The facility failed to ensure complete and accurate Minimum Data Set (MDS) assessments for two residents. Resident 102 was admitted with pneumonia, which was resolved by October 10, 2024. However, the MDS assessment dated November 15, 2024, incorrectly indicated that the resident still had pneumonia, despite no evidence in the clinical record supporting this. The error was confirmed by the Administrator. Resident 108's MDS assessment inaccurately documented a discharge to a hospital setting, while physician progress notes indicated the resident was discharged home.
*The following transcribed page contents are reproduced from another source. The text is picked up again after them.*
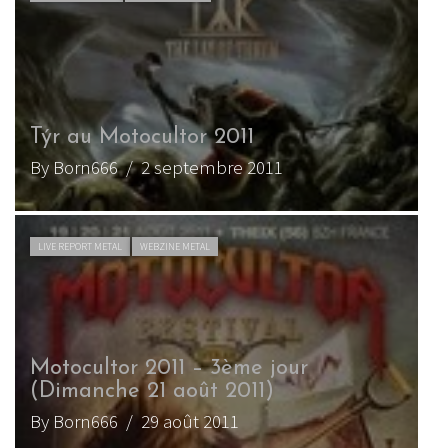
Týr au Motocultor 2011
By Born666
/ 2 septembre 2011
LIVE REPORT METAL
WEBZINE METAL
Motocultor 2011 – 3ème jour
(Dimanche 21 août 2011)
By Born666
/ 29 août 2011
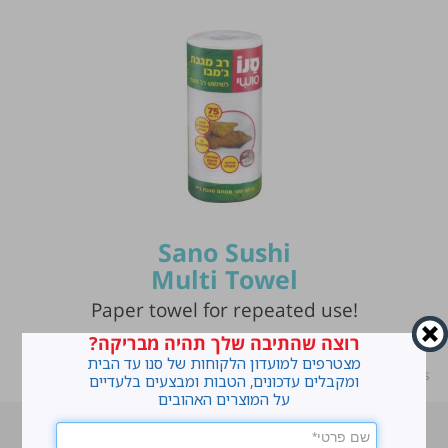
Sano Sushi
Multi Towel
Paper towel for repeated use!
רוצה שהתיבה שלך תהיה מבריקה?
מצטרפים למועדון הלקוחות של סנו עד הבית
ראשי
»
Our products
»
Paper products
»
Paper towels
ומקבלים עדכונים, הטבות ומבצעים בלעדיים
על המוצרים האהובים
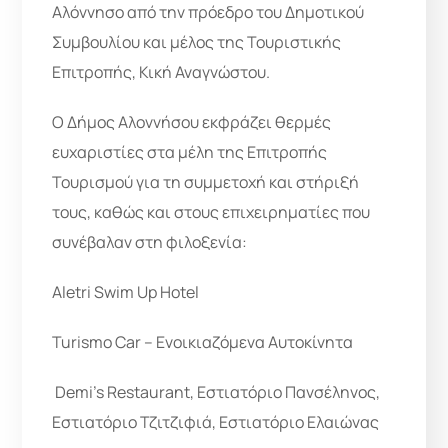
Αλόννησο από την πρόεδρο του Δημοτικού
Συμβουλίου και μέλος της Τουριστικής
Επιτροπής, Κική Αναγνώστου.
Ο Δήμος Αλοννήσου εκφράζει θερμές
ευχαριστίες στα μέλη της Επιτροπής
Τουρισμού για τη συμμετοχή και στήριξή
τους, καθώς και στους επιχειρηματίες που
συνέβαλαν στη φιλοξενία:
Aletri Swim Up Hotel
Turismo Car – Ενοικιαζόμενα Αυτοκίνητα
️ Demi’s Restaurant, Εστιατόριο Πανσέληνος,
Εστιατόριο Τζιτζιφιά, Εστιατόριο Ελαιώνας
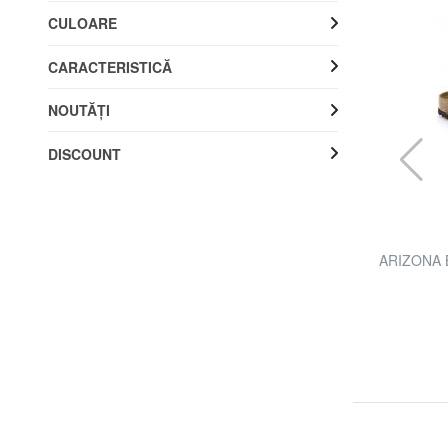
CULOARE
CARACTERISTICĂ
NOUTĂŢI
DISCOUNT
BIRKENSTOCK
a
ARIZONA BIRKO-FLOR Sandale cu papuci
ARIZONA 
RON 472.73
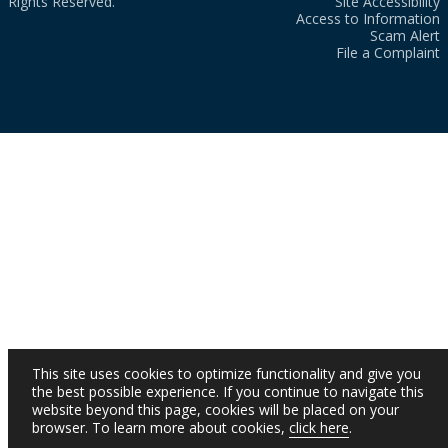
Rights Reserved.
Site Accessibility
Access to Information
Scam Alert
File a Complaint
This site uses cookies to optimize functionality and give you
the best possible experience. If you continue to navigate this
website beyond this page, cookies will be placed on your
browser. To learn more about cookies,
click here
.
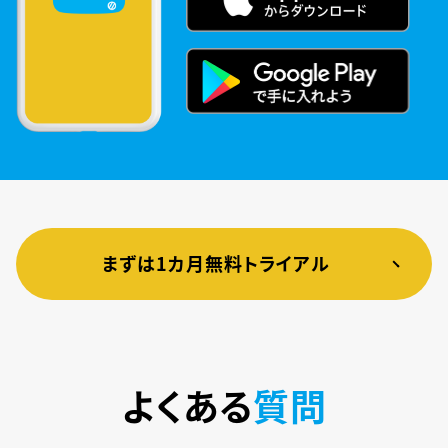
まずは1カ月無料トライアル
よくある
質問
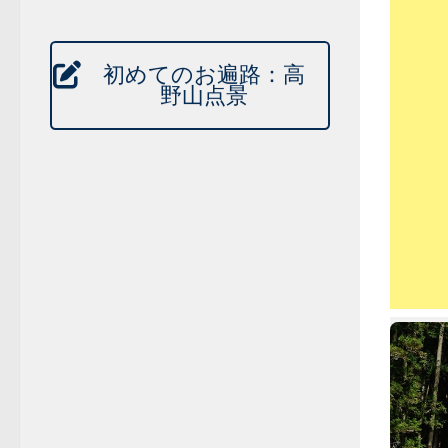
初めてのお遍路：高
野山点景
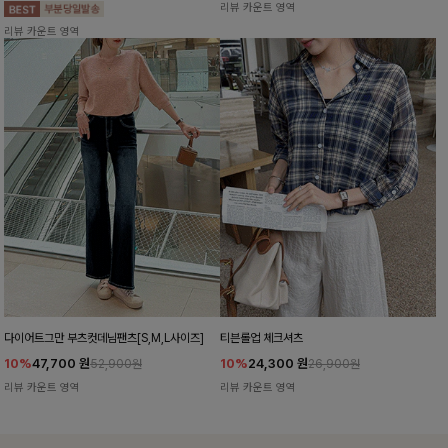
리뷰 카운트 영역
리뷰 카운트 영역
다이어트그만 부츠컷데님팬츠[S,M,L사이즈]
티븐롤업 체크셔츠
10%
47,700
원
10%
24,300
원
52,900원
26,900원
리뷰 카운트 영역
리뷰 카운트 영역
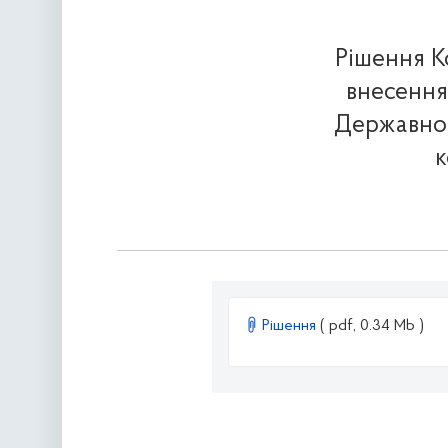
Рішення К
внесення
Державног
к
Рішення
( pdf, 0.34 Mb )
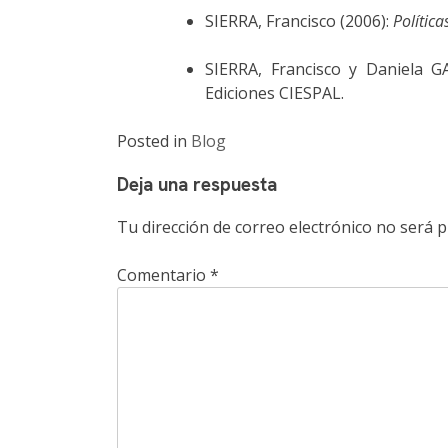
SIERRA, Francisco (2006):
Polític
SIERRA, Francisco y Daniela G
Ediciones CIESPAL.
Posted in
Blog
Deja una respuesta
Tu dirección de correo electrónico no será p
Comentario
*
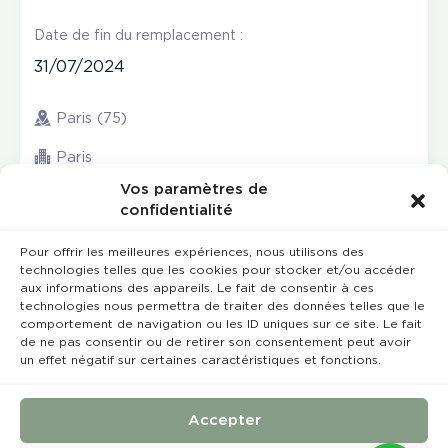
Date de fin du remplacement :
31/07/2024
Paris (75)
Paris
Vos paramètres de
confidentialité
Pour offrir les meilleures expériences, nous utilisons des
technologies telles que les cookies pour stocker et/ou accéder
aux informations des appareils. Le fait de consentir à ces
technologies nous permettra de traiter des données telles que le
comportement de navigation ou les ID uniques sur ce site. Le fait
de ne pas consentir ou de retirer son consentement peut avoir
un effet négatif sur certaines caractéristiques et fonctions.
Rempla’Dentaire © 2023 Tous droits réservés
Conception et réalisation :
MEDIWEB
Accepter
Conditions Générales de Vente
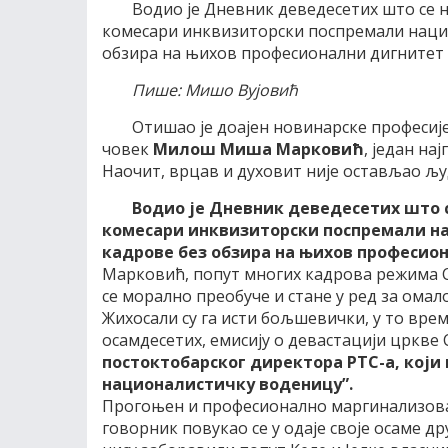
Водио је Дневник деведесетих што се 
комесари инквизиторски поспремали нацио
обзира на њихов професионални дигнитет
Пише: Мишо Вујовић
Отишао је доајен новинарске професиј
човек
Милош Миша Марковић
, један на
Наочит, врцав и духовит није остављао љ
Водио је Дневник деведесетих што 
комесари инквизиторски поспремали на
кадрове без обзира на њихов професио
Марковић, попут многих кадрова режима С
се морално преобуче и стане у ред за омал
Жихосали су га исти бољшевички, у то врем
осамдесетих, емисију о девастацији цркве
постоктобарског директора РТС-а, који г
националистичку воденицу”.
Прогоњен и професионално маргинализова
говорник повукао се у одаје своје осаме д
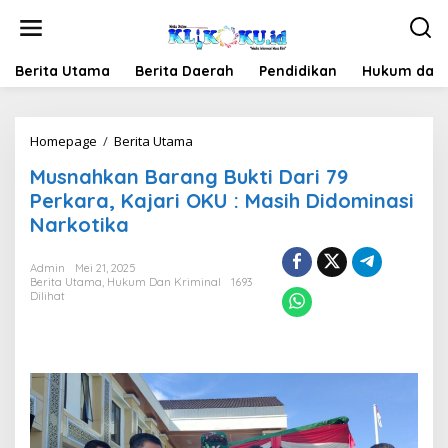
Lewati
ke
konten
Berita Utama
Berita Daerah
Pendidikan
Hukum dan 
Musnahkan
Homepage
/
Berita Utama
Barang
Musnahkan Barang Bukti Dari 79
Bukti
Dari
Perkara, Kajari OKU : Masih Didominasi
79
Narkotika
Perkara,
Kajari
OKU
Admin
Mei 21, 2025
Berita Utama
,
Hukum Dan Kriminal
:
1693
Dilihat
Masih
Didominasi
Narkotika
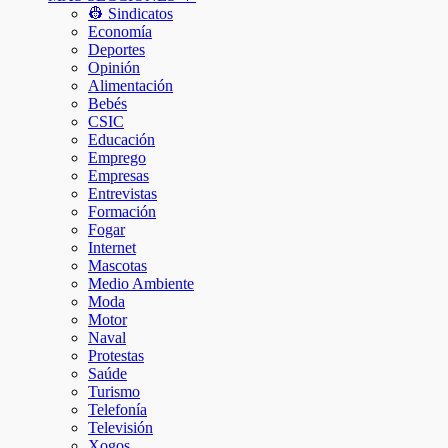
👷 Sindicatos
Economía
Deportes
Opinión
Alimentación
Bebés
CSIC
Educación
Emprego
Empresas
Entrevistas
Formación
Fogar
Internet
Mascotas
Medio Ambiente
Moda
Motor
Naval
Protestas
Saúde
Turismo
Telefonía
Televisión
Xogos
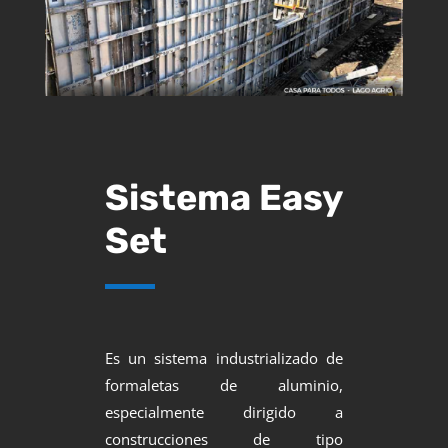
Sistema Easy
Set
Es un sistema industrializado de
formaletas de aluminio,
especialmente dirigido a
construcciones de tipo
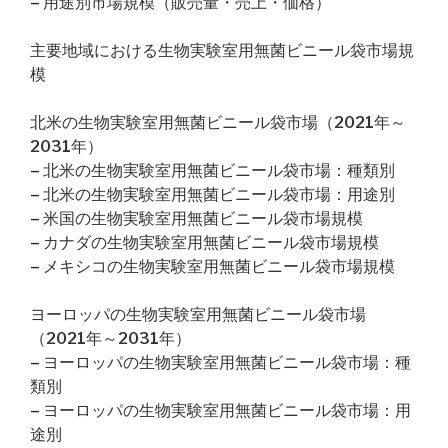
– 用途別市場規模（販売量・売上・価格）
主要地域における生物実験室用無菌ビニール袋市場規
模
北米の生物実験室用無菌ビニール袋市場（2021年～
2031年）
– 北米の生物実験室用無菌ビニール袋市場：種類別
– 北米の生物実験室用無菌ビニール袋市場：用途別
– 米国の生物実験室用無菌ビニール袋市場規模
– カナダの生物実験室用無菌ビニール袋市場規模
– メキシコの生物実験室用無菌ビニール袋市場規模
ヨーロッパの生物実験室用無菌ビニール袋市場
（2021年～2031年）
– ヨーロッパの生物実験室用無菌ビニール袋市場：種
類別
– ヨーロッパの生物実験室用無菌ビニール袋市場：用
途別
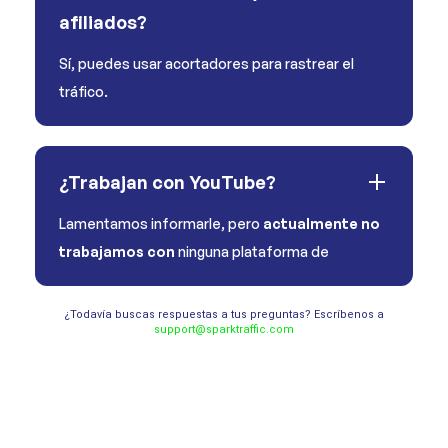
afiliados?
Sí, puedes usar acortadores para rastrear el
tráfico.
¿Trabajan con YouTube?
Lamentamos informarle, pero
actualmente no
trabajamos con
ninguna plataforma de
¿Todavía buscas respuestas a tus preguntas? Escríbenos a
support@sparktraffic.com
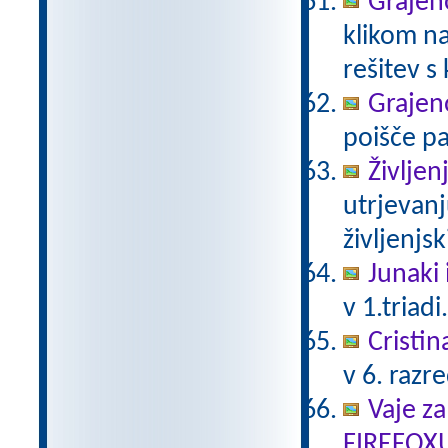
Grajeno
klikom na
rešitev s
Grajeno
poišče pa
Življen
utrjevanj
življenjs
Junaki 
v 1.triadi
Cristin
v 6. razr
Vaje za
FIREFOX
This discrepancy was confirmed by the Nursing Home Administrator. These inaccuracies in MDS assessments were previously cited on December 1, 2023, under the regulation S483.20(g) for the accuracy of assessments.

Plan Of Correction

Preparation and/or execution of this plan of correction does not constitute an admission or agreement by the provider of the truth of the facts alleged or conclusions set forth in the statement of deficiencies. The plan of correction is prepared and/or executed solely because it is required by the provisions of Federal and State Law. The plan of correction represents the facility's credible allegation of compliance. F0641 1. MDS corrections were submitted for residents 102 and 108. 2. Current residents with MDS completed from January 6, 2025, through January 20, 2025, will be reviewed to determine accuracy of section I 2000. Current residents with MDS completed from January 6, 2025, through January 20, 2025, will be reviewed to determine accuracy of section A2105. 3. Education will be completed with Social Services on accuracy of section A 2105 of the MDS. Education will be provided to the RNAC on accuracy of section I 2000 of the MDS. 4. Random audits will be completed by DON or designee weekly for 4 weeks, then monthly for 2 months of residents' MDS to ensure accuracy of sections A 2105 and I 2000. Results of audits will be presented at the Quality Assurance Performance Improvement Committee meeting for review and recommendations.